Двухуровневое полуподвальное помещение в старом доме в квартале от Китайгородской стены было одним из моих любимейших мест в городе. Последний московский бастион умирающего, умершего уже в общем-то бизнеса по продаже музыкальных пластинок, вдохновлял своим стойким, упадническим снобизмом. Абсолютно не считаясь с реальностью, хозяева не желали идти ни на какие компромиссы и уловки, свойственные конкурентам: никаких ти-шортс с изображением рок-кумиров, никаких блокнотиков, дурацкой атрибутики вроде когтей, черепов и другой побочной продукции — только пластинки и аудио-диски, притом содержащие в себе не всю дискографию групп, а лишь только один альбом, как правило, с 10, 11 или 12 песнями. Эта архаичная практика возвращает нас в те далёкие времена, когда музыку ещё слушали, а не ставили фоном для сексуальных упражнений и прохождения видеоигр. Магазин изредка посещали некоторые олдскульные чудаки, так и не овладевшие интернетом, либо восхитительные экземпляры, не скачивающие музыку только лишь из самого наивычурнейшего позёрства.
Я сразу же направился в любимый отдел: 60-е. Пластинки здесь сортировались не по жанрам и не по алфавиту, а по десятилетиям: 50-е, 60-е, 70-е и т. д. Классификация внутри десятилетий была осуществлена по принципу динамического хаоса: в расстановке имелся некий порядок и логика, но понять их простому смертному было решительно невозможно.
Я склонился над разноцветными картонными коробками и стал перебирать их плохо слушающимися пальцами.
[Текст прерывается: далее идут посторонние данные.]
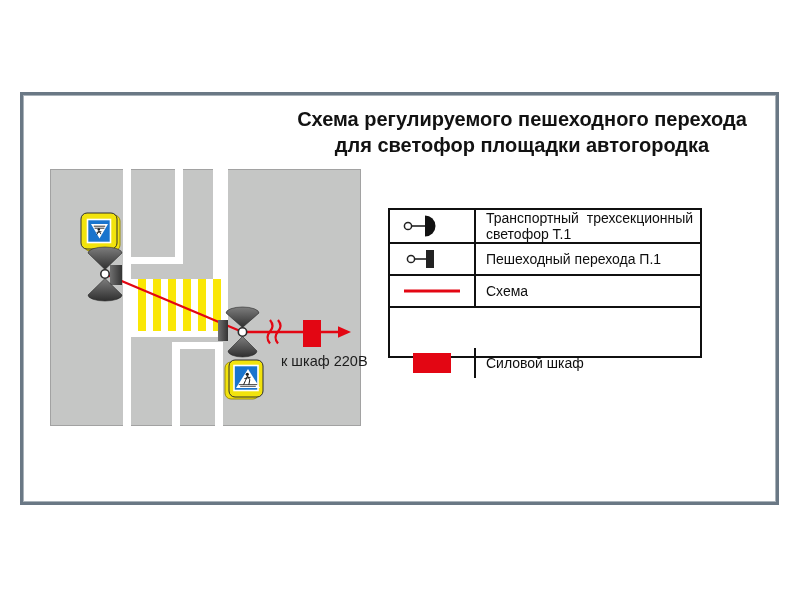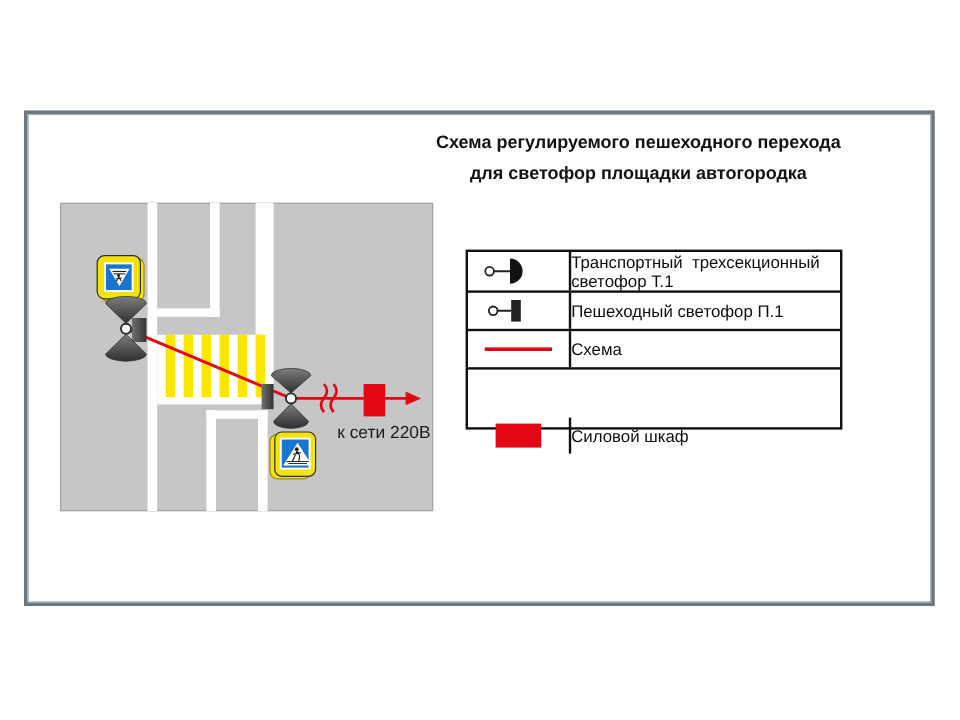--- a/index.html
+++ b/index.html
@@ -18,8 +18,8 @@
   .frame{position:absolute;left:20px;top:92px;width:753px;height:407px;
          border:3px solid var(--frame-gray);box-shadow:inset 0 0 0 1px #aab3ba;background:#fff;}
 
-  .title{position:absolute;left:276px;top:106px;width:512px;text-align:center;
-         font-size:15px;font-weight:bold;line-height:26px;color:#121212;}
+  .title{position:absolute;left:266px;top:106px;width:512px;text-align:center;
+         font-size:20px;font-weight:bold;line-height:26px;color:#121212;}
 
   .diagram{position:absolute;left:50px;top:169px;width:311px;height:257px;
            background:var(--road-gray);border:1px solid #a2a2a2;box-sizing:border-box;}

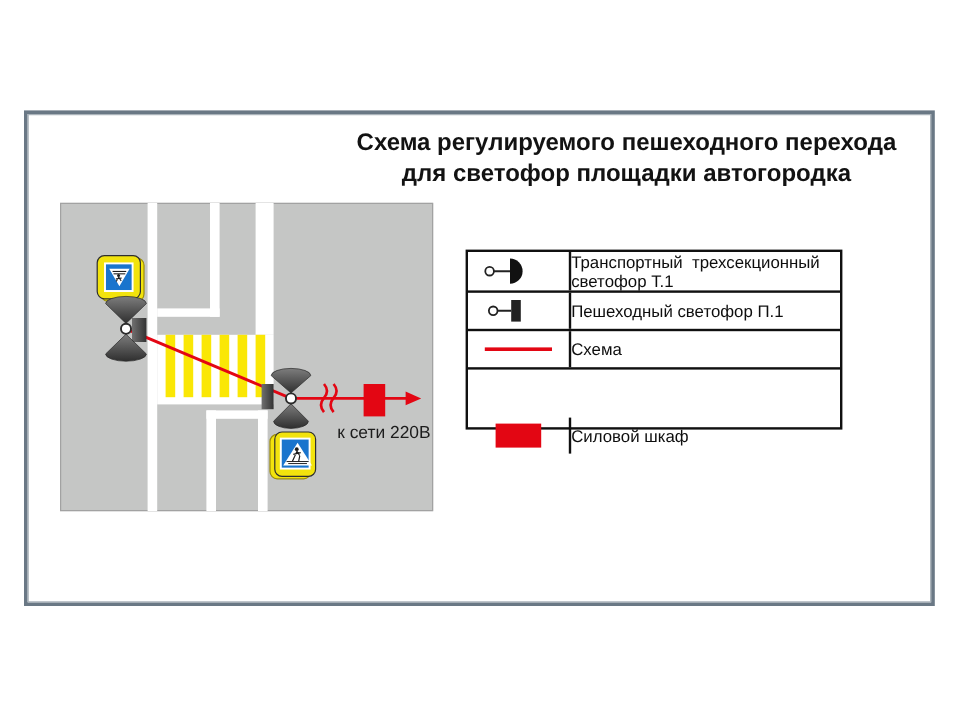--- a/index.html
+++ b/index.html
@@ -34,7 +34,7 @@
   .legend-row{display:grid;grid-template-columns:86px 1fr;border-bottom:2px solid #101010;}
   .legend-row:last-child{border-bottom:none;margin-top:40px;}
   .legend-symbol{border-right:2px solid #101010;display:flex;align-items:center;justify-content:center;}
-  .legend-label{display:flex;align-items:center;padding-left:0;padding-right:4px;
+  .legend-label{display:flex;align-items:center;padding-left:10px;padding-right:4px;
                 font-size:14px;line-height:16px;white-space:pre-wrap;color:#0e0e0e;}
 
   .cable{stroke:var(--cable-red);fill:none;}

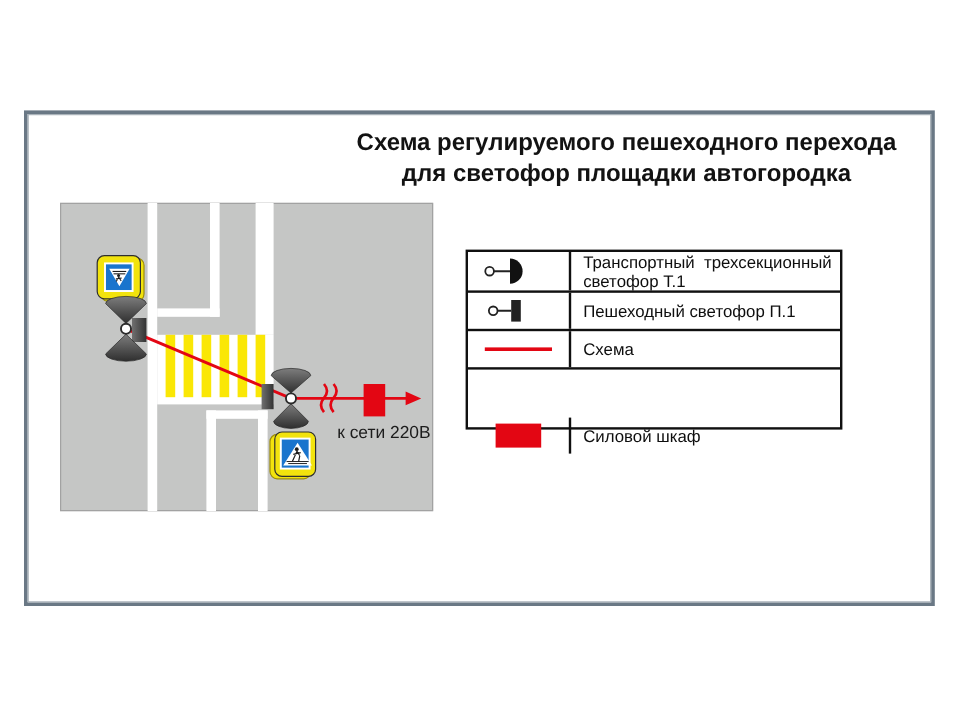--- a/index.html
+++ b/index.html
@@ -163,7 +163,7 @@
           <rect x="27" y="6" width="8" height="18" fill="#222"></rect>
         </svg>
       </div>
-      <div class="legend-label">Пешеходный светофор П.1</div>
+      <div class="legend-label">Пешеходный перехода П.1</div>
     </div>
 
     <div class="legend-row">

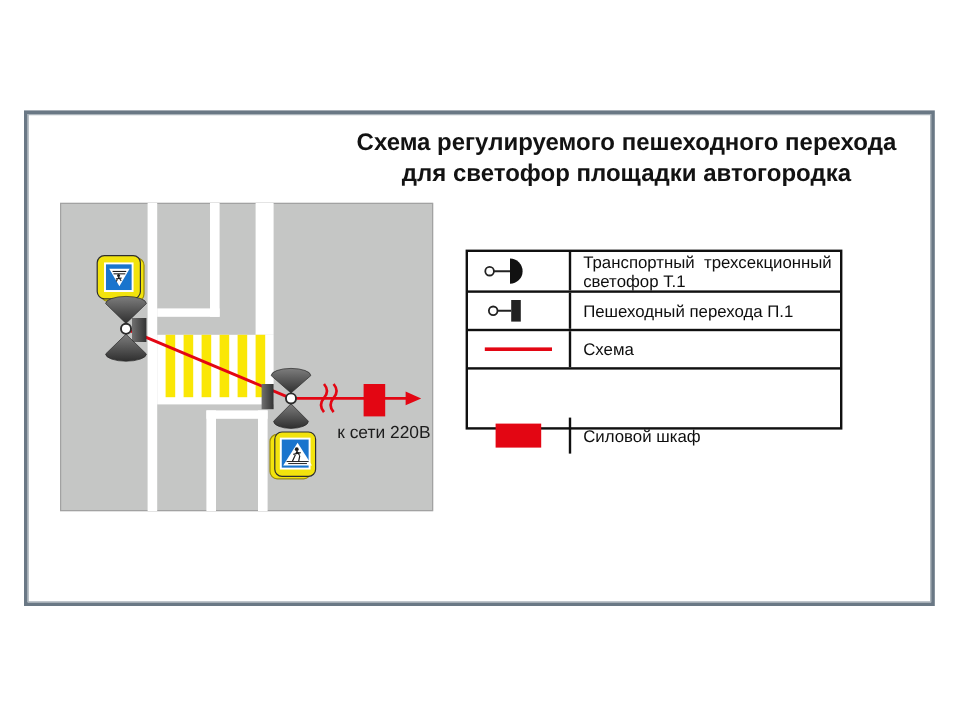--- a/index.html
+++ b/index.html
@@ -139,7 +139,7 @@
     </svg>
   </div>
 
-  <div class="power-label">к сети 220В</div>
+  <div class="power-label">к шкаф 220В</div>
 
   <div class="legend">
С обложек на меня смотрели молодые люди, мои ровесники, в таких же узких штанах, как и я, с такими же нелепыми причёсками, но при этом, в отличие от меня, горящие изнутри священным огнём гениев. Маккартни, Джаггер, Брайан Джонс, Заппа, Моррисон, Тауншенд и Джоплин смотрели на меня полублаженным одурманенным взглядом. Вот она, настоящая la belle epoch, думал я, находясь в окружении дерзновенных эпических лиц, явно укуренных в жопу.
Начавшаяся с «Битлз» и закончившаяся Игги Попом, восхитительная пора романтизма с гитарами. Вдохновенная атмосфера той эпохи, напоённая мескалином и ЛСД, ежесекундно исторгала из себя безумных и прекрасных творцов, изменявших пространство. «Что за эпоха досталась мне! — сокрушался я. — Что за современники! Мне приходится иметь дело с отходами цивилизации, с говном, с вырожденцами типа Анатольича!»